La Critique
Bon, forcément, c'est un peu compliqué de juger ce genre de films. En effet, plus qu'un film, c'est presque un sujet de société puisque c'est le premier long métrage à s'intéresser exclusivement à un des épisodes les moins glorieux de notre histoire nationale : la Rafle du Vel d'Hiv. Une telle « ambition » fait que la première demi-heure est relativement insupportable puisqu'elle met en jeu les mécanismes de cet événement, en passant toutes les deux minutes de la sphère politique (Laval et Pétain / Bousquet et les allemands / Hitler et ses conseillers (j'y reviendrai)) à la sphère privée (les familles juives / la boulangère antisémite). Toute cette mise en place est indigeste, nécessaire, sans doute, mais mal scénarisée. Hitler dans ce film, ça me gène : en effet, ce sont les seules scènes qui se déroulent hors de France. Et c'est pour montrer celui qui est, bien sûr, l'initiateur principal de ces massacres mais dont la culpabilité formelle n'a jamais pu être démontrée. Dans un film qui se veut véridique historiquement, ce n'est pas forcément la meilleure chose à faire.

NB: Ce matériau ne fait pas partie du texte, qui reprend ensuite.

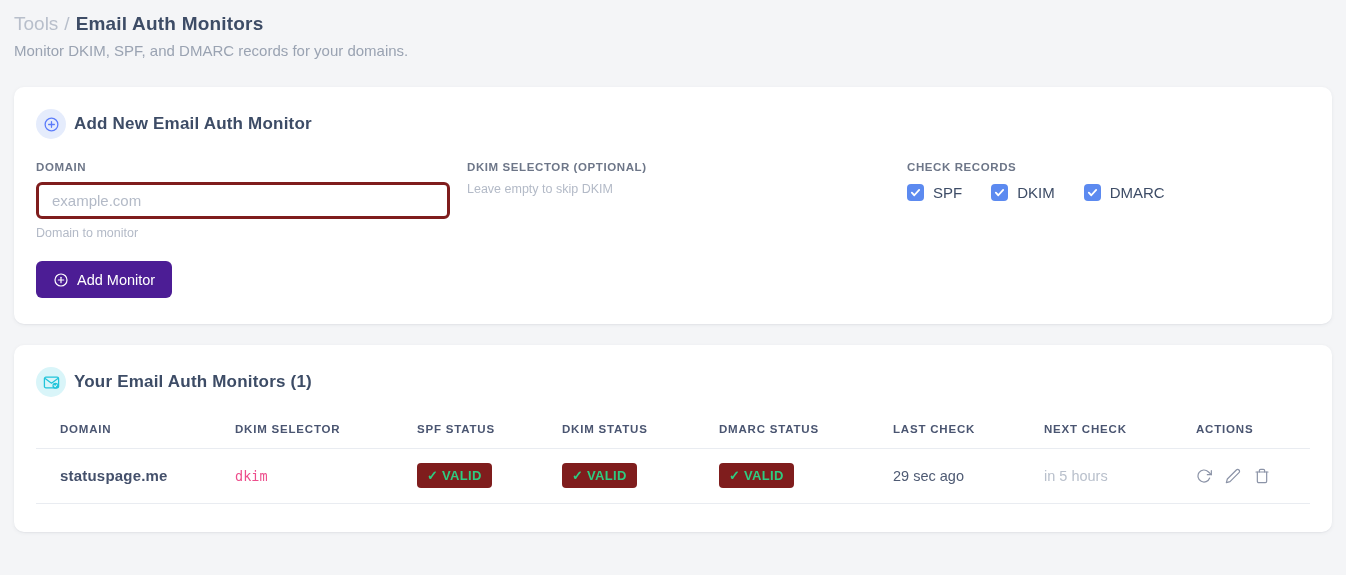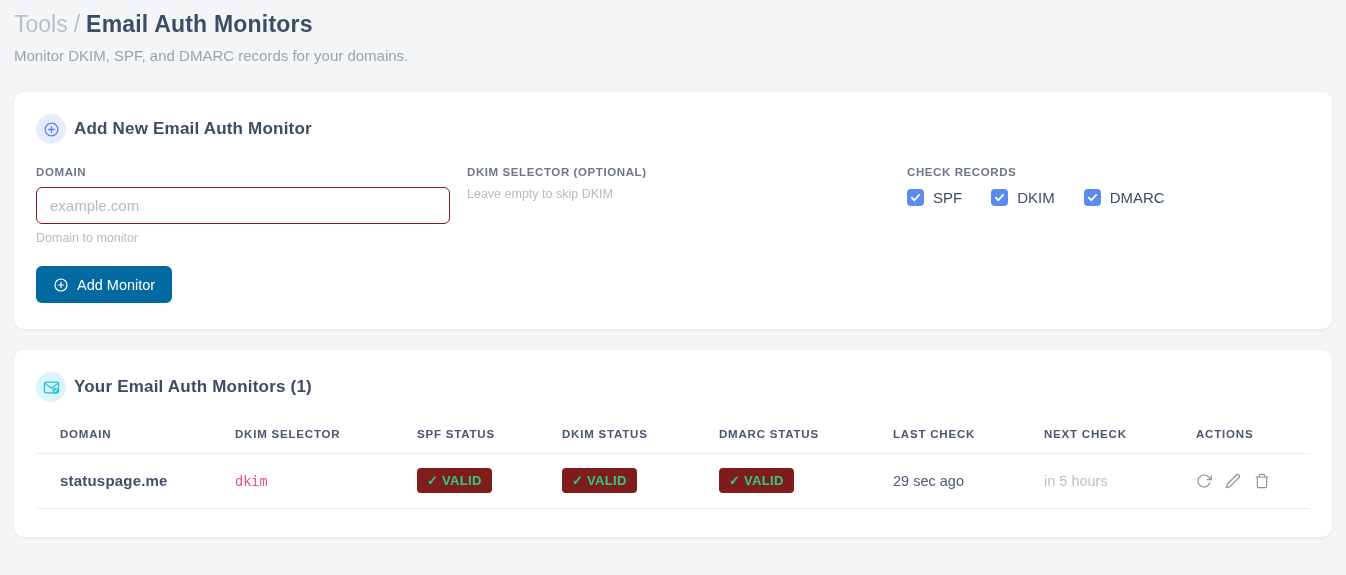--- a/index.html
+++ b/index.html
@@ -13,7 +13,7 @@
   .page { padding: 12px 14px 0 14px; }
 
   
-  .breadcrumb { font-size: 23px; line-height: 24px; }
+  .breadcrumb { font-size: 19px; line-height: 24px; }
   .crumb-root { color: #b8bfcb; font-weight: 400; }
   .crumb-sep  { color: #b8bfcb; font-weight: 400; margin: 0 6px; }
   .crumb-current { color: #3d4c66; font-weight: 700; letter-spacing: .2px; }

Je trouvais l'idée très intéressante dès le départ que tout, absolument tout, se déroule sur le territoire français. Cela correspondait bien au projet initial : montrer vraiment ce qu'a été le rôle de l'Etat français mais aussi des Français en général dans un tel massacre. De plus, le fait que ces scènes mélangent sans cesse des images stylées « archives » avec d'autres « normales » renforce une confusion historique qui n'est sans doute pas utile au film. Le reste du film, c'est le cheminement des juifs raflés qui commence, de leur arrestation aux camps d'internement en passant par le Vel d'Hiv. Et là, c'est plutôt la réalisation qui pèche. En effet, on sent que la réalisatrice veut trop en faire et cela coupe toute émotion. C'est le cas notamment pour le premier plan du Vel d'Hiv de l'intérieur. Un long plan séquence qui s'éloigne de plus en plus des personnages pour donner une vision panoramique. C'est techniquement réussi mais cela manque d'émotion. Ou mettre La Mort d'Ase, d'Edvard Grieg comme musique (même si c'est magnifique) pour l'épisode de la déportation, je trouve que c'est rajouter inutilement un poids émotionnel à un épisode qui l'est déjà assez comme cela.
Je ne saurais pas vraiment dire pourquoi mais il y avait toujours, dans chaque scène, quelque chose qui bloquait toute émotion. Je me suis senti simple spectateur, sans aucune empathie avec les personnages (pourtant plutôt bien interprétés), comme si cela n'était pas réel. Alors que, si, justement, tout cela est véridique. Cette barrière émotionnelle, j'ai du mal à me l'expliquer d'un point de vue purement cinématographique.
Le producteur, Ilan Goldman, avait annoncé vouloir faire une Liste de Schindler à la française. Et bien, c'est clairement raté, car là où le film de Spielberg, en plus de provoquer de réelles émotions (la scène finale, splendide), était une vraie leçon de cinéma avec des idées de génie (ce noir et blanc qui enveloppe le film mis à part quelques très rares éléments (le manteau rouge de la jeune fille lors des arrestations, par exemple)). Clairement, La Rafle, malgré un sujet à la fois essentiel et salvateur ne peut en aucun cas se comparer au chef d'œuvre de 1993.